ひとやすみ読書日記(第二版)

最近あんまり読んでませんが

森見登美彦「ペンギン・ハイウェイ」

ペンギン・ハイウェイ

ペンギン・ハイウェイ

むかしむかし、ある人生の曲がり角で「問題が山積みでどうにも落ち着かないなあ」と悩んでいたことがある。ひょっとして、ものの見方を変えれば心の平穏を得られるのではないかと思った自分は「一見すると問題が山積みのようだが、それは勘違いで本当は問題はひとつしかない。それは『問題が山積み』ということである」などと考えてみた。残念ながら心の平穏は得られなかった。もっと別のことを考えればよかった。


おっぱいのこととか。


これまで森見氏の作風は大別して3つほどが挙げられたかと思う。「男くさい作風」と「怪談くさい作風」と「ポプラ社くさい作風」である。異論は認める。漸く読んだ「ペンギン・ハイウェイ」でまさかこれほど「少年くさい作風」を拝めるとは思わなかったのでそれにまず驚く。さすがの腕前、新しい風。それでも根底には一本芯の通った実に森見氏らしい筆筋が通っていて、実にこれまで親しんできた空気なのである。


おっぱいのこととか。


少年くさいようであり、ポプラ社くさいようであり、怪談くさい要素もあって最終的には実に実に男くさいところに落としこまれるイイハナシダナー。ただ、このお話には一点だけ重大な瑕疵がある。お姉さんに名前が無いのである。

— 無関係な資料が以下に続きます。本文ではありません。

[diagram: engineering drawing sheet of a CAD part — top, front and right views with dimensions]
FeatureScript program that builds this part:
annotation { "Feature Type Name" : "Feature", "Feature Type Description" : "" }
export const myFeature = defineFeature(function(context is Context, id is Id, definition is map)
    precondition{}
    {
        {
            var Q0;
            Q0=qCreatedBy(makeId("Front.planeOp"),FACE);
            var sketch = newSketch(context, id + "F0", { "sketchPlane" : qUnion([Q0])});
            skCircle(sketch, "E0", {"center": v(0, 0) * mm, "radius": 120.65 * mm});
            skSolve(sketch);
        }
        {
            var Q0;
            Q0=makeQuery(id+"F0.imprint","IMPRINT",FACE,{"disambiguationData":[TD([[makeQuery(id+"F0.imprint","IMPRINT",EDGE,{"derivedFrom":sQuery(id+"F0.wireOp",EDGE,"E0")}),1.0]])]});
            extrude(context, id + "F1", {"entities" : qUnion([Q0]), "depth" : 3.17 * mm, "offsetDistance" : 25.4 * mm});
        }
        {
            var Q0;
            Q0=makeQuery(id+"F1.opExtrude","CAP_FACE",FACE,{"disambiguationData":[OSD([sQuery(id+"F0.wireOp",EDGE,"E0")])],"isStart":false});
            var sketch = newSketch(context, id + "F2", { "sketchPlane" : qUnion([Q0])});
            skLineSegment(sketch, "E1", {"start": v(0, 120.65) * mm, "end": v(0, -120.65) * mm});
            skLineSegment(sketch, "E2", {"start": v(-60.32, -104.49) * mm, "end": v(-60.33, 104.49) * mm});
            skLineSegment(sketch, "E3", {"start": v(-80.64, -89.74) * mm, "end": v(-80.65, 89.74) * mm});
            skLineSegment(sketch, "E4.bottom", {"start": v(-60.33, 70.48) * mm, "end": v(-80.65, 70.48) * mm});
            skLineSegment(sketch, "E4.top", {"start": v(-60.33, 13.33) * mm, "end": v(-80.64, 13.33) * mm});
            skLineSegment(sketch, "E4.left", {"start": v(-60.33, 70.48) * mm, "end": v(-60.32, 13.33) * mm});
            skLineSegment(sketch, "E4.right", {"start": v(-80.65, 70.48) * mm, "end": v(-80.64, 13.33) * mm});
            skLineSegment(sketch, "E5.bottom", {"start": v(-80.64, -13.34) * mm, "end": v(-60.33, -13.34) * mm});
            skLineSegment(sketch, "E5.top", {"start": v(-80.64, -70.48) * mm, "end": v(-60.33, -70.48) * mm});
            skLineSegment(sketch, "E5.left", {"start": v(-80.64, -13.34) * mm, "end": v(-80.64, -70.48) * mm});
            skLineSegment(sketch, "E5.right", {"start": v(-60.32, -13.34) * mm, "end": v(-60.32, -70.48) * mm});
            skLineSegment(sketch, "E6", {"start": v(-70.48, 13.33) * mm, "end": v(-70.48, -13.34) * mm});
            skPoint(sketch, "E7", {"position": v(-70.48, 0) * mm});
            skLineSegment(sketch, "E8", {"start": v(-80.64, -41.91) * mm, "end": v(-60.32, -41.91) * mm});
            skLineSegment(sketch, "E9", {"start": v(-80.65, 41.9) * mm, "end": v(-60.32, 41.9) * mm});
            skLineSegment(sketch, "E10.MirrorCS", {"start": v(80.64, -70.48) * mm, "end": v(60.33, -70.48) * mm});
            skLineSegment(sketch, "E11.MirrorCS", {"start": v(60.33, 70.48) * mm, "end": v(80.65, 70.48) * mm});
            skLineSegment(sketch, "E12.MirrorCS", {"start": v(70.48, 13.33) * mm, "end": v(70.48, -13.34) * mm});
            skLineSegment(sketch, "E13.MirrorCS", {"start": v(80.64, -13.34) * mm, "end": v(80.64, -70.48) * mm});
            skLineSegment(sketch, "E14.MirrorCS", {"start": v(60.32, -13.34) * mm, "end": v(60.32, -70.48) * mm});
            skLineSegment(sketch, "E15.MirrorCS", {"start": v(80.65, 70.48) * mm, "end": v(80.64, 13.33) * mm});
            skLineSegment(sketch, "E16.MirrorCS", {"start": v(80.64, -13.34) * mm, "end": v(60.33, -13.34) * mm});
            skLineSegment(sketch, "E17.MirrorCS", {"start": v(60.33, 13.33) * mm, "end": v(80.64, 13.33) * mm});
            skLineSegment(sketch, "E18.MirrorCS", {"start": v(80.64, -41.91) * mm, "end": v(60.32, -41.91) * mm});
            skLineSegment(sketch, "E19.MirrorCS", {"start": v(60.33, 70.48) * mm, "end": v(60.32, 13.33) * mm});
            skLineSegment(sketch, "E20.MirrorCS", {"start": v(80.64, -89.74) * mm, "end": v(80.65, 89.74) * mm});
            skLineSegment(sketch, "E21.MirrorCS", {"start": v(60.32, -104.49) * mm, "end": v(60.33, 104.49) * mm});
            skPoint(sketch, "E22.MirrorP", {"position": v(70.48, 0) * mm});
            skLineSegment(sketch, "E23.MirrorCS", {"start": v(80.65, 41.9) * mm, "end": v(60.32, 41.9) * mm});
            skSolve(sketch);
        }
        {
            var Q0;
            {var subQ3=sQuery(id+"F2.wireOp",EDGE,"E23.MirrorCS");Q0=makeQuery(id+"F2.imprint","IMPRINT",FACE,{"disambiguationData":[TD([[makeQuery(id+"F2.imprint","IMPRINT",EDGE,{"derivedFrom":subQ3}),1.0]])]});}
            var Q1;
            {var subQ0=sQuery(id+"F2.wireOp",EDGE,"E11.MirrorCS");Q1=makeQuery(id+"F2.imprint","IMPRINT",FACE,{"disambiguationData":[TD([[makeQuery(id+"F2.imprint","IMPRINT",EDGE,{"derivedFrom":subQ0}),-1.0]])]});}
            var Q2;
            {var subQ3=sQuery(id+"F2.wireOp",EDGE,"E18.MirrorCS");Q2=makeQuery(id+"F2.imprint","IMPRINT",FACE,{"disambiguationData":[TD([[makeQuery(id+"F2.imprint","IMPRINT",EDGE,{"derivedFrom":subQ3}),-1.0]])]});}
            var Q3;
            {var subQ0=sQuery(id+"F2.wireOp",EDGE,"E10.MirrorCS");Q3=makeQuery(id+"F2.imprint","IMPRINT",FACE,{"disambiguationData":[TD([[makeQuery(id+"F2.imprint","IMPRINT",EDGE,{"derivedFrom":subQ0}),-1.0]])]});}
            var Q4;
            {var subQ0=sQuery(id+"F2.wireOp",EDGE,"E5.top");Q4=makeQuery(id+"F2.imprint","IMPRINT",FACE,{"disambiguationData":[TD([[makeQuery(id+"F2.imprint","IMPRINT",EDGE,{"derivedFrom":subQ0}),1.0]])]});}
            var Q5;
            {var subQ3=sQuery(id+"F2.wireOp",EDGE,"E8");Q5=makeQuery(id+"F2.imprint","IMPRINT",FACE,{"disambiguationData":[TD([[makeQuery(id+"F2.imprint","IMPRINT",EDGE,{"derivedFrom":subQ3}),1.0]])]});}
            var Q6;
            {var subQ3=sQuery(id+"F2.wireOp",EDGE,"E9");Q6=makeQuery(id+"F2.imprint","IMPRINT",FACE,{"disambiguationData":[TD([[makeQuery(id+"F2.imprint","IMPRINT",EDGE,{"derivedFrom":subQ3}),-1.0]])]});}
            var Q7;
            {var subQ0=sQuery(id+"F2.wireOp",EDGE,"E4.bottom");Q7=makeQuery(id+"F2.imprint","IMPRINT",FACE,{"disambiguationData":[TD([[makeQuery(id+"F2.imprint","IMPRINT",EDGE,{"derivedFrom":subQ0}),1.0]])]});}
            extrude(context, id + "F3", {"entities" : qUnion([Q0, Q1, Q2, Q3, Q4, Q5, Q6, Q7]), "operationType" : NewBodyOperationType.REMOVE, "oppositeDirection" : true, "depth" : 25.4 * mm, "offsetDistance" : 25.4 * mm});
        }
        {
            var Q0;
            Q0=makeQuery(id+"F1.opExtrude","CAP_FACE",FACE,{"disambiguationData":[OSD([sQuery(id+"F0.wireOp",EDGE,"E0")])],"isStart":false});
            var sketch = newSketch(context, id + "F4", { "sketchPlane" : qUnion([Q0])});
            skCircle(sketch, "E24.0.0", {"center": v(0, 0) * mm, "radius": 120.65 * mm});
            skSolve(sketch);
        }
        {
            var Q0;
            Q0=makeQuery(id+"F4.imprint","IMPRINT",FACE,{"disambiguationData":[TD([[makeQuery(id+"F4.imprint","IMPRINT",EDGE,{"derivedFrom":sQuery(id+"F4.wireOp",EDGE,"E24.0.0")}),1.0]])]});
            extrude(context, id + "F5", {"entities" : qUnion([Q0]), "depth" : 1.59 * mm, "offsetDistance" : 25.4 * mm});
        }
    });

いやまて少年、みなまで言うな。重大な役割を担うお姉さんに名前が無いのはむしろこの小説の機能のひとつであり、その無名性によってお姉さんはただのお姉さんではなくアノニマスお姉さんにまで昇華されるのであるが、あるがしかし。


それは小説内部でキャラクター達が生きている世界での話なので、読者サイドではお姉さんに勝手に名前を付けても良いと思う。


お姉さんの名前についてぼくはわかっているかもしれません。でもこれはぼくの大事な研究なんです。ぼくはこの研究の秘密をだれにも教えないのです。





さかもとまあやというなまえはどうでしょうか。